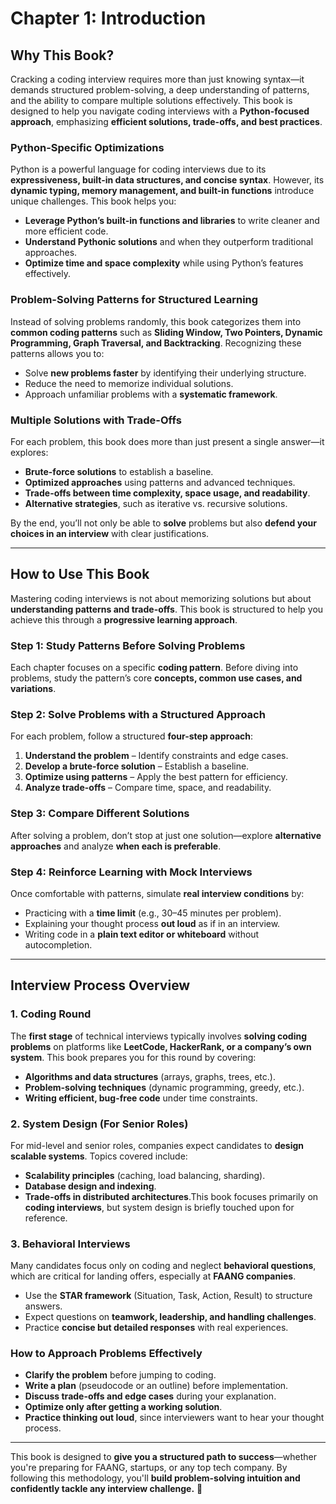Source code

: # **Chapter 1: Introduction**

## **Why This Book?**

Cracking a coding interview requires more than just knowing syntax—it demands structured problem-solving, a deep understanding of patterns, and the ability to compare multiple solutions effectively. This book is designed to help you navigate coding interviews with a **Python-focused approach**, emphasizing **efficient solutions, trade-offs, and best practices**.

### **Python-Specific Optimizations**

Python is a powerful language for coding interviews due to its **expressiveness, built-in data structures, and concise syntax**. However, its **dynamic typing, memory management, and built-in functions** introduce unique challenges. This book helps you:

- **Leverage Python’s built-in functions and libraries** to write cleaner and more efficient code.
- **Understand Pythonic solutions** and when they outperform traditional approaches.
- **Optimize time and space complexity** while using Python’s features effectively.

### **Problem-Solving Patterns for Structured Learning**

Instead of solving problems randomly, this book categorizes them into **common coding patterns** such as **Sliding Window, Two Pointers, Dynamic Programming, Graph Traversal, and Backtracking**. Recognizing these patterns allows you to:

- Solve **new problems faster** by identifying their underlying structure.
- Reduce the need to memorize individual solutions.
- Approach unfamiliar problems with a **systematic framework**.

### **Multiple Solutions with Trade-Offs**

For each problem, this book does more than just present a single answer—it explores:

- **Brute-force solutions** to establish a baseline.
- **Optimized approaches** using patterns and advanced techniques.
- **Trade-offs between time complexity, space usage, and readability**.
- **Alternative strategies**, such as iterative vs. recursive solutions.

By the end, you’ll not only be able to **solve** problems but also **defend your choices in an interview** with clear justifications.

---

## **How to Use This Book**

Mastering coding interviews is not about memorizing solutions but about **understanding patterns and trade-offs**. This book is structured to help you achieve this through a **progressive learning approach**.

### **Step 1: Study Patterns Before Solving Problems**

Each chapter focuses on a specific **coding pattern**. Before diving into problems, study the pattern’s core **concepts, common use cases, and variations**.

### **Step 2: Solve Problems with a Structured Approach**

For each problem, follow a structured **four-step approach**:

1. **Understand the problem** – Identify constraints and edge cases.
2. **Develop a brute-force solution** – Establish a baseline.
3. **Optimize using patterns** – Apply the best pattern for efficiency.
4. **Analyze trade-offs** – Compare time, space, and readability.

### **Step 3: Compare Different Solutions**

After solving a problem, don’t stop at just one solution—explore **alternative approaches** and analyze **when each is preferable**.

### **Step 4: Reinforce Learning with Mock Interviews**

Once comfortable with patterns, simulate **real interview conditions** by:

- Practicing with a **time limit** (e.g., 30–45 minutes per problem).
- Explaining your thought process **out loud** as if in an interview.
- Writing code in a **plain text editor or whiteboard** without autocompletion.

---

## **Interview Process Overview**

### **1. Coding Round**

The **first stage** of technical interviews typically involves **solving coding problems** on platforms like **LeetCode, HackerRank, or a company’s own system**. This book prepares you for this round by covering:

- **Algorithms and data structures** (arrays, graphs, trees, etc.).
- **Problem-solving techniques** (dynamic programming, greedy, etc.).
- **Writing efficient, bug-free code** under time constraints.

### **2. System Design (For Senior Roles)**

For mid-level and senior roles, companies expect candidates to **design scalable systems**. Topics covered include:

- **Scalability principles** (caching, load balancing, sharding).
- **Database design and indexing**.
- **Trade-offs in distributed architectures**.This book focuses primarily on **coding interviews**, but system design is briefly touched upon for reference.

### **3. Behavioral Interviews**

Many candidates focus only on coding and neglect **behavioral questions**, which are critical for landing offers, especially at **FAANG companies**.

- Use the **STAR framework** (Situation, Task, Action, Result) to structure answers.
- Expect questions on **teamwork, leadership, and handling challenges**.
- Practice **concise but detailed responses** with real experiences.

### **How to Approach Problems Effectively**

- **Clarify the problem** before jumping to coding.
- **Write a plan** (pseudocode or an outline) before implementation.
- **Discuss trade-offs and edge cases** during your explanation.
- **Optimize only after getting a working solution**.
- **Practice thinking out loud**, since interviewers want to hear your thought process.

---

This book is designed to **give you a structured path to success**—whether you're preparing for FAANG, startups, or any top tech company. By following this methodology, you'll **build problem-solving intuition and confidently tackle any interview challenge.** 🚀
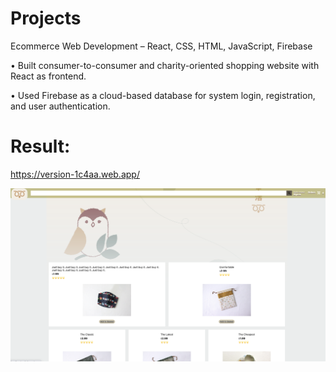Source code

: # Projects
Ecommerce Web Development – React, CSS, HTML, JavaScript, Firebase

• Built consumer-to-consumer and charity-oriented shopping website with React as frontend.

• Used Firebase as a cloud-based database for system login, registration, and user authentication.


# Result:
https://version-1c4aa.web.app/

![](main.png)
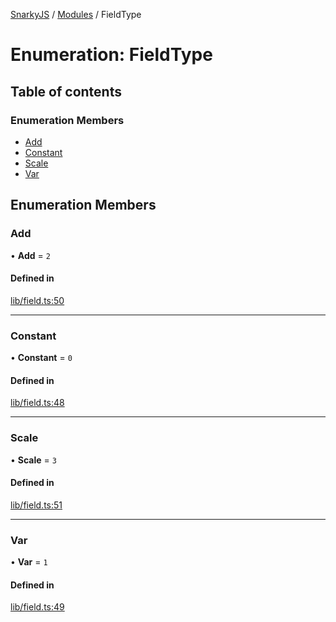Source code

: [SnarkyJS](../README.md) / [Modules](../modules.md) / FieldType

# Enumeration: FieldType

## Table of contents

### Enumeration Members

- [Add](FieldType.md#add)
- [Constant](FieldType.md#constant)
- [Scale](FieldType.md#scale)
- [Var](FieldType.md#var)

## Enumeration Members

### Add

• **Add** = ``2``

#### Defined in

[lib/field.ts:50](https://github.com/o1-labs/snarkyjs/blob/79a90a2/src/lib/field.ts#L50)

___

### Constant

• **Constant** = ``0``

#### Defined in

[lib/field.ts:48](https://github.com/o1-labs/snarkyjs/blob/79a90a2/src/lib/field.ts#L48)

___

### Scale

• **Scale** = ``3``

#### Defined in

[lib/field.ts:51](https://github.com/o1-labs/snarkyjs/blob/79a90a2/src/lib/field.ts#L51)

___

### Var

• **Var** = ``1``

#### Defined in

[lib/field.ts:49](https://github.com/o1-labs/snarkyjs/blob/79a90a2/src/lib/field.ts#L49)

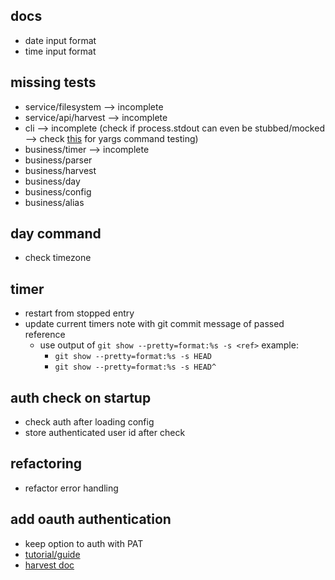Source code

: ## docs

- date input format
- time input format

## missing tests

- service/filesystem --> incomplete
- service/api/harvest --> incomplete
- cli --> incomplete (check if process.stdout can even be stubbed/mocked --> check [this](https://github.com/yargs/yargs/blob/main/docs/advanced.md#testing-a-command-module) for yargs command testing)
- business/timer --> incomplete
- business/parser
- business/harvest
- business/day
- business/config
- business/alias

## day command

- check timezone

## timer

- restart from stopped entry
- update current timers note with git commit message of passed reference
  - use output of `git show --pretty=format:%s -s <ref>` example:
    - `git show --pretty=format:%s -s HEAD`
    - `git show --pretty=format:%s -s HEAD^`

## auth check on startup

- check auth after loading config
- store authenticated user id after check

## refactoring

- refactor error handling

## add oauth authentication

- keep option to auth with PAT
- [tutorial/guide](https://thecodebarbarian.com/oauth-in-nodejs-cli-apps.html)
- [harvest doc](https://help.getharvest.com/api-v2/authentication-api/authentication/authentication/#for-client-side-applications)
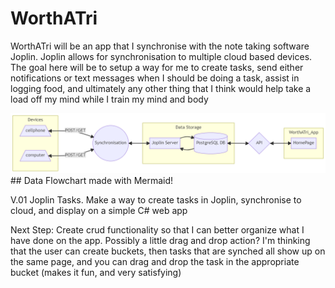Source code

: # WorthATri
WorthATri will be an app that I synchronise with the note taking software Joplin.  Joplin allows for synchronisation to multiple cloud based devices. The goal here will be to setup a way for me to create tasks, send either notifications or text messages when I should be doing a task, assist in logging food, and ultimately any other thing that I think would help take a load off my mind while I train my mind and body

<img src="images\mermaid-flow-WorthATri.png" alt="mermaid data flow chart"/>
## Data Flowchart made with Mermaid!



V.01 
Joplin Tasks. Make a way to create tasks in Joplin, synchronise to cloud, and display on a simple C# web app

Next Step: Create crud functionality so that I can better organize what I have done on the app. Possibly a little drag and drop action? I'm thinking that the user can create buckets, then tasks that are synched all show up on the same page, and you can drag and drop the task in the appropriate bucket (makes it fun, and very satisfying)

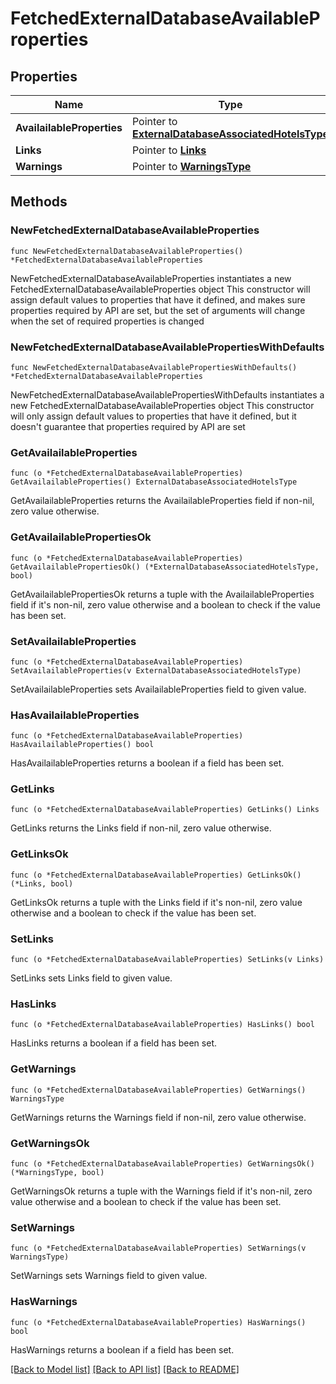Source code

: # FetchedExternalDatabaseAvailableProperties

## Properties

Name | Type | Description | Notes
------------ | ------------- | ------------- | -------------
**AvailailableProperties** | Pointer to [**ExternalDatabaseAssociatedHotelsType**](ExternalDatabaseAssociatedHotelsType.md) |  | [optional] 
**Links** | Pointer to [**Links**](Links.md) |  | [optional] 
**Warnings** | Pointer to [**WarningsType**](WarningsType.md) |  | [optional] 

## Methods

### NewFetchedExternalDatabaseAvailableProperties

`func NewFetchedExternalDatabaseAvailableProperties() *FetchedExternalDatabaseAvailableProperties`

NewFetchedExternalDatabaseAvailableProperties instantiates a new FetchedExternalDatabaseAvailableProperties object
This constructor will assign default values to properties that have it defined,
and makes sure properties required by API are set, but the set of arguments
will change when the set of required properties is changed

### NewFetchedExternalDatabaseAvailablePropertiesWithDefaults

`func NewFetchedExternalDatabaseAvailablePropertiesWithDefaults() *FetchedExternalDatabaseAvailableProperties`

NewFetchedExternalDatabaseAvailablePropertiesWithDefaults instantiates a new FetchedExternalDatabaseAvailableProperties object
This constructor will only assign default values to properties that have it defined,
but it doesn't guarantee that properties required by API are set

### GetAvailailableProperties

`func (o *FetchedExternalDatabaseAvailableProperties) GetAvailailableProperties() ExternalDatabaseAssociatedHotelsType`

GetAvailailableProperties returns the AvailailableProperties field if non-nil, zero value otherwise.

### GetAvailailablePropertiesOk

`func (o *FetchedExternalDatabaseAvailableProperties) GetAvailailablePropertiesOk() (*ExternalDatabaseAssociatedHotelsType, bool)`

GetAvailailablePropertiesOk returns a tuple with the AvailailableProperties field if it's non-nil, zero value otherwise
and a boolean to check if the value has been set.

### SetAvailailableProperties

`func (o *FetchedExternalDatabaseAvailableProperties) SetAvailailableProperties(v ExternalDatabaseAssociatedHotelsType)`

SetAvailailableProperties sets AvailailableProperties field to given value.

### HasAvailailableProperties

`func (o *FetchedExternalDatabaseAvailableProperties) HasAvailailableProperties() bool`

HasAvailailableProperties returns a boolean if a field has been set.

### GetLinks

`func (o *FetchedExternalDatabaseAvailableProperties) GetLinks() Links`

GetLinks returns the Links field if non-nil, zero value otherwise.

### GetLinksOk

`func (o *FetchedExternalDatabaseAvailableProperties) GetLinksOk() (*Links, bool)`

GetLinksOk returns a tuple with the Links field if it's non-nil, zero value otherwise
and a boolean to check if the value has been set.

### SetLinks

`func (o *FetchedExternalDatabaseAvailableProperties) SetLinks(v Links)`

SetLinks sets Links field to given value.

### HasLinks

`func (o *FetchedExternalDatabaseAvailableProperties) HasLinks() bool`

HasLinks returns a boolean if a field has been set.

### GetWarnings

`func (o *FetchedExternalDatabaseAvailableProperties) GetWarnings() WarningsType`

GetWarnings returns the Warnings field if non-nil, zero value otherwise.

### GetWarningsOk

`func (o *FetchedExternalDatabaseAvailableProperties) GetWarningsOk() (*WarningsType, bool)`

GetWarningsOk returns a tuple with the Warnings field if it's non-nil, zero value otherwise
and a boolean to check if the value has been set.

### SetWarnings

`func (o *FetchedExternalDatabaseAvailableProperties) SetWarnings(v WarningsType)`

SetWarnings sets Warnings field to given value.

### HasWarnings

`func (o *FetchedExternalDatabaseAvailableProperties) HasWarnings() bool`

HasWarnings returns a boolean if a field has been set.


[[Back to Model list]](../README.md#documentation-for-models) [[Back to API list]](../README.md#documentation-for-api-endpoints) [[Back to README]](../README.md)


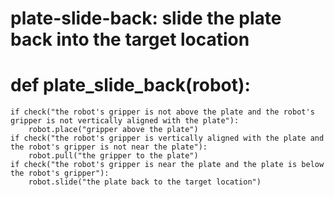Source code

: # plate-slide-back: slide the plate back into the target location
# def plate_slide_back(robot):
    if check("the robot's gripper is not above the plate and the robot's gripper is not vertically aligned with the plate"):
        robot.place("gripper above the plate")
    if check("the robot's gripper is vertically aligned with the plate and the robot's gripper is not near the plate"):
        robot.pull("the gripper to the plate")
    if check("the robot's gripper is near the plate and the plate is below the robot's gripper"):
        robot.slide("the plate back to the target location")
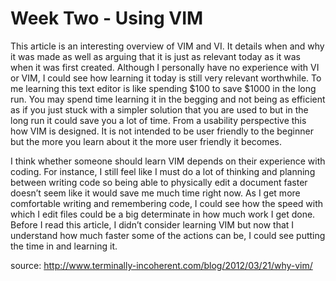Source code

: # Week Two - Using VIM

This article is an interesting overview of VIM and VI. It details when and why it was made as well as arguing that it is just as relevant today as it was when it was first created. Although I personally have no experience with VI or VIM, I could see how learning it today is still very relevant worthwhile. To me learning this text editor is like spending $100 to save $1000 in the long run. You may spend time learning it in the begging and not being as efficient as if you just stuck with a simpler solution that you are used to but in the long run it could save you a lot of time. From a usability perspective this how VIM is designed. It is not intended to be user friendly to the beginner but the more you learn about it the more user friendly it becomes.

I think whether someone should learn VIM depends on their experience with coding. For instance, I still feel like I must do a lot of thinking and planning between writing code so being able to physically edit a document faster doesn’t seem like it would save me much time right now. As I get more comfortable writing and remembering code, I could see how the speed with which I edit files could be a big determinate in how much work I get done. Before I read this article, I didn’t consider learning VIM but now that I understand how much faster some of the actions can be, I could see putting the time in and learning it.

source: http://www.terminally-incoherent.com/blog/2012/03/21/why-vim/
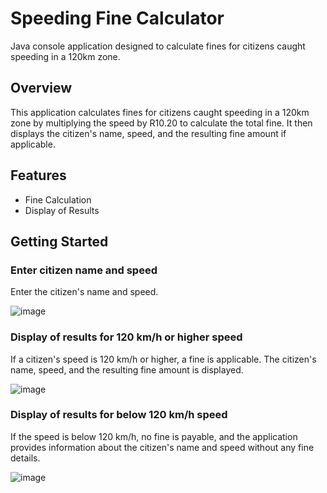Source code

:# Speeding Fine Calculator
Java console application designed to calculate fines for citizens caught speeding in a 120km zone.

## Overview 
This application calculates fines for citizens caught speeding in a 120km zone by multiplying the speed by R10.20 to calculate the total fine. It then displays the citizen's name, speed, and the resulting fine amount if applicable.

## Features
- Fine Calculation
- Display of Results

## Getting Started

### Enter citizen name and speed
Enter the citizen's name and speed.

![image](https://github.com/basgbasg/test/assets/133644970/fa274051-7c3e-415d-b8fa-ff4d7bfd0690)

### Display of results for 120 km/h or higher speed 
If a citizen's speed is 120 km/h or higher, a fine is applicable. The citizen's name, speed, and the resulting fine amount is displayed.

![image](https://github.com/basgbasg/test/assets/133644970/02a8267a-d5d9-4034-9ba0-e2be3859c83b)

### Display of results for below 120 km/h speed
If the speed is below 120 km/h, no fine is payable, and the application provides information about the citizen's name and speed without any fine details.

![image](https://github.com/basgbasg/test/assets/133644970/0aebad0e-af05-4d97-99ae-35f3aefcf226)
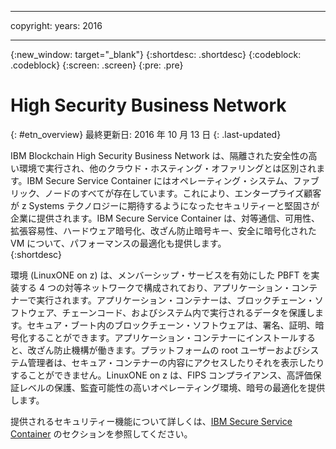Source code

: ﻿---

copyright:
years: 2016

---

{:new_window: target="_blank"}
{:shortdesc: .shortdesc}
{:codeblock: .codeblock}
{:screen: .screen}
{:pre: .pre}


# High Security Business Network
{: #etn_overview}
最終更新日: 2016 年 10 月 13 日
{: .last-updated}

IBM Blockchain High Security Business Network は、隔離された安全性の高い環境で実行され、他のクラウド・ホスティング・オファリングとは区別されます。IBM Secure Service Container にはオペレーティング・システム、ファブリック、ノードのすべてが存在しています。これにより、エンタープライズ顧客が z Systems テクノロジーに期待するようになったセキュリティーと堅固さが企業に提供されます。IBM Secure Service Container は、対等通信、可用性、拡張容易性、ハードウェア暗号化、改ざん防止暗号キー、安全に暗号化された VM について、パフォーマンスの最適化も提供します。  
{:shortdesc}

環境 (LinuxONE on z) は、メンバーシップ・サービスを有効にした PBFT を実装する 4 つの対等ネットワークで構成されており、アプリケーション・コンテナーで実行されます。アプリケーション・コンテナーは、ブロックチェーン・ソフトウェア、チェーンコード、およびシステム内で実行されるデータを保護します。セキュア・ブート内のブロックチェーン・ソフトウェアは、署名、証明、暗号化することができます。アプリケーション・コンテナーにインストールすると、改ざん防止機構が働きます。プラットフォームの root ユーザーおよびシステム管理者は、セキュア・コンテナーの内容にアクセスしたりそれを表示したりすることができません。LinuxONE on z は、FIPS コンプライアンス、高評価保証レベルの保護、監査可能性の高いオペレーティング環境、暗号の最適化を提供します。

提供されるセキュリティー機能について詳しくは、[IBM Secure Service Container](etn_ssc.html) のセクションを参照してください。
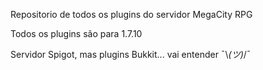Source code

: Repositorio de todos os plugins do servidor MegaCity RPG

Todos os plugins são para 1.7.10

Servidor Spigot, mas plugins Bukkit... vai entender ¯\\_(ツ)_/¯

TASK PROMPT ::
Show every line from the rows above that contains the word "readability".

ANSWER SPACE ::
- **Trade-offs between time complexity, space usage, and readability**.
4. **Analyze trade-offs** – Compare time, space, and readability.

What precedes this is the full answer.